Measuring and (slightly) Improving Post-Quantum Handshake Performance
2024-12-17
To defend against the potential advent of "Cryptographically Relevant Quantum Computers" there is a move to using "hybrid" key exchange algorithms. These glue together a widely-deployed classical algorithm (like X25519) and a new post-quantum-secure algorithm (like ML-KEM) and treat the result as one TLS-level key exchange algorithm (like X25519MLKEM768).
In this report, first we'll measure the additional cost of post-quantum-secure key exchange. Then we'll describe and measure an optimization we have implemented.
Headline measurements
All these measurements are taken on our amd64 benchmarking machine, which has a Xeon E-2386G CPU. We'll compare:
- rustls using post-quantum-insecure X25519 key exchange,
- rustls using post-quantum-secure X25519MLKEM768 key exchange, and
- OpenSSL 3.3.2 using post-quantum-insecure X25519 key exchange.
All three are taken on the same hardware, and the latter measurements are from our previous report -- which also contains reproduction instructions and describes what the benchmarks measure.
One important thing to note is that post-quantum key exchange involves sending and receiving much larger messages than classical ones. Our benchmark design only covers CPU costs -- and does not include networking -- so real-world performance will be worse than these measurements.
The cost of X25519MLKEM768 post-quantum key exchange is clearly visible for both clients and servers.
We can see that the performance headroom that rustls has attained means we can almost completely absorb the extra cost of post-quantum key exchange, while still performing better than (post-quantum-insecure) OpenSSL -- with the exception of client resumption.
We will do further comparative benchmarking in this area when OpenSSL gains post-quantum key exchange support.
Sharing X25519 setup costs
Background
In TLS1.3, the client starts the key exchange in its first message (the ClientHello
).
The ClientHello
includes both a description of which algorithms the client supports, and
zero or more presumptive "key shares".
The server then evaluates which algorithms it is willing to use, and either uses one
of the presumptive key shares, or replies with a HelloRetryRequest
which instructs
the client to send new ClientHello
with a specific, mutually-acceptable key share.
A HelloRetryRequest
can be expensive, because it introduces an additional round trip
into the handshake. It also means any work the client did for its presumptive key
shares is wasted.
It's therefore advantageous for a client to avoid HelloRetryRequest
s, by:
-
Having prior knowledge of the server's preferences. draft-ietf-tls-key-share-prediction is an effort to standardize a mechanism for a client to learn this out-of-band.
-
Remembering a server's preferences from a previous connection. rustls has done this since adding support for TLS1.3 in 2017. This generally means a client making many connections to one server may avoid repeated
HelloRetryRequest
s. -
Sending many presumptive key shares. Though there's an obvious trade-off in terms of wasted computation and message size.
-
Following ecosystem preferences. X25519 key exchange is overwhelmingly preferred in TLS1.3 implementations, due to its performance and implementation quality.
The key shares in a ClientHello
would look like:
At least for a transitional period, we want to avoid a HelloRetryRequest
round
trip when connecting to a server that hasn't been upgraded to support X25519MLKEM768.
That means also offering a separate X25519 key share:
However, this arrangement is not optimal. While X25519 setup is very fast, we are doing it twice and then we are guaranteed to throw away half of that work, because the server can only ever select one key share to use.
Instead, we can do:
This report measures the benefit of that optimization.
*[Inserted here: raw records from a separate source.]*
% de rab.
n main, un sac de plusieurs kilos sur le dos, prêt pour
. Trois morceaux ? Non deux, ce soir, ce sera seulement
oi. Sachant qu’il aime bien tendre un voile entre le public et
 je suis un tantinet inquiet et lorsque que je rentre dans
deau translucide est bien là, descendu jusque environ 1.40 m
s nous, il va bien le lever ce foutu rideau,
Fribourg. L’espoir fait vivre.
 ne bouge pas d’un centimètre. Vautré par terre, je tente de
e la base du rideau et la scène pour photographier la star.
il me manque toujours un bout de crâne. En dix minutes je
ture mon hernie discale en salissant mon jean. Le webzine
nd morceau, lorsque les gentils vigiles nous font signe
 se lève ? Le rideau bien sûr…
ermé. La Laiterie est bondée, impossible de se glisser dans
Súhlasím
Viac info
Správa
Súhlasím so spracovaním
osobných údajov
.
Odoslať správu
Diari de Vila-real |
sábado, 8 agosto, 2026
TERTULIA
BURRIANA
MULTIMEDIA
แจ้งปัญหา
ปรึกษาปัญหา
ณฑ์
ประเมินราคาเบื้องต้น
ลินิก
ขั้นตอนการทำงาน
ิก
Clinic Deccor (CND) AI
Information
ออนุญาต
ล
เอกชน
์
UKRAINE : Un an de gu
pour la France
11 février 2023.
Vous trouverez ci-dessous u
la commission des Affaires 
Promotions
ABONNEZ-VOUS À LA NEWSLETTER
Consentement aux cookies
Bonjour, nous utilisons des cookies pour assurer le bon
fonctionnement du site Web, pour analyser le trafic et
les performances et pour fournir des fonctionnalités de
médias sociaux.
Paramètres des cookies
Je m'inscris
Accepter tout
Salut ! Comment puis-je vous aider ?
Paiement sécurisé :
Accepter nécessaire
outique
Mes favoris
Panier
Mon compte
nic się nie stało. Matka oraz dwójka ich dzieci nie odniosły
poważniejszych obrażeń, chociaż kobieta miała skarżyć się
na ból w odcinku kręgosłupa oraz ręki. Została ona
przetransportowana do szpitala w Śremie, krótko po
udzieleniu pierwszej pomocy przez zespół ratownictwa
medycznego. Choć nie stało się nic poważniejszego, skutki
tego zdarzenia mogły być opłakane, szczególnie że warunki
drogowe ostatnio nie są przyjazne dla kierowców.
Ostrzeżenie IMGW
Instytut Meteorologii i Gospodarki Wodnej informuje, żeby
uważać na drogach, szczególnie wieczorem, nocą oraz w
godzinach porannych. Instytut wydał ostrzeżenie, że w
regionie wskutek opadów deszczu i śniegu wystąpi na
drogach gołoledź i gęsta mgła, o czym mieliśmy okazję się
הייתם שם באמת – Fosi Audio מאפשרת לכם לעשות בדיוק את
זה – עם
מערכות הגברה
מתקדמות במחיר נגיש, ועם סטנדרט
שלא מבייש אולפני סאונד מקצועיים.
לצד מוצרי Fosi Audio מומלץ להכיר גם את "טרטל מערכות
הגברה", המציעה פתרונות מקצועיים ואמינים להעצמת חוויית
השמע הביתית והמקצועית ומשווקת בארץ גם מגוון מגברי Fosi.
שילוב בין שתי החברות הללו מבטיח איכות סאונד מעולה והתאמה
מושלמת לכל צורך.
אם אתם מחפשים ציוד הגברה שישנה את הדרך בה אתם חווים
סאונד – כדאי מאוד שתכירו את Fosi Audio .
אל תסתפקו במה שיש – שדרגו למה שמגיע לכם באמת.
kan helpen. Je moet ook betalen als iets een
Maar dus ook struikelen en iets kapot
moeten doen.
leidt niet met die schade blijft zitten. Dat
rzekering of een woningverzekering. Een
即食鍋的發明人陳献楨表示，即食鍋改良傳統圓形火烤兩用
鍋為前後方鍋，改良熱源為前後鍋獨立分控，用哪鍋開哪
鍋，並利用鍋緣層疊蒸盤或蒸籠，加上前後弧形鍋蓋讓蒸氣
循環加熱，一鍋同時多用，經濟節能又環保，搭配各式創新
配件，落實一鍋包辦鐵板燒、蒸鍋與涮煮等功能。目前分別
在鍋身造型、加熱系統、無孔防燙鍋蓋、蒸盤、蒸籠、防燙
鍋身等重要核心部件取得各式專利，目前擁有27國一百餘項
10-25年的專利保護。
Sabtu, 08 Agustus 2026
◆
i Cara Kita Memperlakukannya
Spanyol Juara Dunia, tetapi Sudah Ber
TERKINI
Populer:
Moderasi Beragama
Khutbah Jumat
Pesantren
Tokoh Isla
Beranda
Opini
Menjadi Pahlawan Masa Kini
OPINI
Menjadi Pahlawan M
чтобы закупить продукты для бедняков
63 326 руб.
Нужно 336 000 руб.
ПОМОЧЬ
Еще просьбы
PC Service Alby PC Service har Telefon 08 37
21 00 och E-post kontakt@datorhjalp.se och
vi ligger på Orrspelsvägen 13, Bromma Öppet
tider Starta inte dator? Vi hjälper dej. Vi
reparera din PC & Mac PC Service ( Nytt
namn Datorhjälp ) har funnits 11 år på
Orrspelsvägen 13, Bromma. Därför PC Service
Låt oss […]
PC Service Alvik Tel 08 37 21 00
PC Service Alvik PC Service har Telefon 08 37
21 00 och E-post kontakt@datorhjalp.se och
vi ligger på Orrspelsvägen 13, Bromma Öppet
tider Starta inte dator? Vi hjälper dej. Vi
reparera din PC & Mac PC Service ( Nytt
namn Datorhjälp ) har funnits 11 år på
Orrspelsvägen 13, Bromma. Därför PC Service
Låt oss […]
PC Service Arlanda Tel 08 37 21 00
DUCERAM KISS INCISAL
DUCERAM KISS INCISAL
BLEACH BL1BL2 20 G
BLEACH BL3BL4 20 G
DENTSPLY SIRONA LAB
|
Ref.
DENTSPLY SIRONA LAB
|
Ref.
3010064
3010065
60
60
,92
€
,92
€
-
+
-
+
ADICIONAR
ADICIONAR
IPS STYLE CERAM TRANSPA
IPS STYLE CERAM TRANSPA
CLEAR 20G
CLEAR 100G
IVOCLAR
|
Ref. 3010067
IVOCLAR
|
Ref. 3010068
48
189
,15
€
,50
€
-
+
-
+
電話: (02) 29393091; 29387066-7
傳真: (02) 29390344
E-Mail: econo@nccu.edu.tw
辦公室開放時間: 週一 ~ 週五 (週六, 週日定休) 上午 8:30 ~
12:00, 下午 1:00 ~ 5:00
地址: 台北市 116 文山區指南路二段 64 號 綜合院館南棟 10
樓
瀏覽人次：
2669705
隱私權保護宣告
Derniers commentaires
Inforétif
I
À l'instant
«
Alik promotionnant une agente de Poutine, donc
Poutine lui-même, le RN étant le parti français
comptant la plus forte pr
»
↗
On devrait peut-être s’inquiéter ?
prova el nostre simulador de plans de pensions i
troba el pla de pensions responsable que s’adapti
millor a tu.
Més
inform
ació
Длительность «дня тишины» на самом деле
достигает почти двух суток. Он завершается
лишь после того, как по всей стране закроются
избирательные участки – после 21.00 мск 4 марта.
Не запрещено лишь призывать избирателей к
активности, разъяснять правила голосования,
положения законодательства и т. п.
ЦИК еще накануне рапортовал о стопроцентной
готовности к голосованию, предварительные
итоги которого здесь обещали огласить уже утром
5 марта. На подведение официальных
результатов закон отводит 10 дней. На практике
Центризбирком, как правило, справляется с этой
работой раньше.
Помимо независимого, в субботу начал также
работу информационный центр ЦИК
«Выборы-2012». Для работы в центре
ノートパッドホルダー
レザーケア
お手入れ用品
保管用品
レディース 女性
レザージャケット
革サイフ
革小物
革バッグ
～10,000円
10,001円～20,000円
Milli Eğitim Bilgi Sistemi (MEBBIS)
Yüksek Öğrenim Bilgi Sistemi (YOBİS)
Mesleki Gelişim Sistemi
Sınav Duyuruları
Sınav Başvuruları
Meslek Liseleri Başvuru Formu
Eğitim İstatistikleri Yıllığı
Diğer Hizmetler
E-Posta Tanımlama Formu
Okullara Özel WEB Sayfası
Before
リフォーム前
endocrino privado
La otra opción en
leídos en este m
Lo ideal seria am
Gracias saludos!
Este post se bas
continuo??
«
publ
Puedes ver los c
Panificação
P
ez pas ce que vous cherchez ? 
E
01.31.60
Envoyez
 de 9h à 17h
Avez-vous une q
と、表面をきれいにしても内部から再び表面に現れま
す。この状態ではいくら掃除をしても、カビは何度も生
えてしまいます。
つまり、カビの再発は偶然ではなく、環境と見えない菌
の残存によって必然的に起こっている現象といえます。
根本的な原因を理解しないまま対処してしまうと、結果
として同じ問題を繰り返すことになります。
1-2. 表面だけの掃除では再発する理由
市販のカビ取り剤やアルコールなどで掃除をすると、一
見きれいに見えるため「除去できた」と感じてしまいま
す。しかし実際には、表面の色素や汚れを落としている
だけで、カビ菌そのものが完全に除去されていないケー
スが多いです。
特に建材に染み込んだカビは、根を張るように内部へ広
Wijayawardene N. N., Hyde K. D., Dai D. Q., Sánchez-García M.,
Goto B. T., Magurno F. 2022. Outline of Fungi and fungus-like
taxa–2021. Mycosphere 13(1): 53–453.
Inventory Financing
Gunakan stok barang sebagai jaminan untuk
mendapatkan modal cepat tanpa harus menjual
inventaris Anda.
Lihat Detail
This optimization is described further in draft-ietf-tls-hybrid-design section 3.2.
Micro benchmarking
First, we can micro-benchmark the time to construct and serialize a ClientHello
, in a variety
of situations:
- X25519 key share included only.
- X25519MLKEM768 and X25519 key shares, with the optimization.
- X25519MLKEM768 and X25519 key shares, without the optimization.
We run this on two machines that cover both amd64 (Xeon E-2386G) and aarch64 (Ampere Altra Q80-30) architectures.
From this we can see:
- There is a small but measurable benefit, as expected.
- ML-KEM-768 key generation costs are significantly more expensive than X25519.
Whole handshakes
Next, let's measure the same scenarios in the context of whole client handshakes. The remaining measurements are only done on our amd64 benchmark machine.
The above optimization only affects the client's first message, so now we'll see whether the effect of the optimization is meaningful when compared to the rest of the computation a client must do.
The difference is visible but small, as it has been diluted by other parts of the handshake. It is approximately 4.3% for resumptions, 2.8% for full RSA handshakes, and 2.6% for ECDSA handshakes.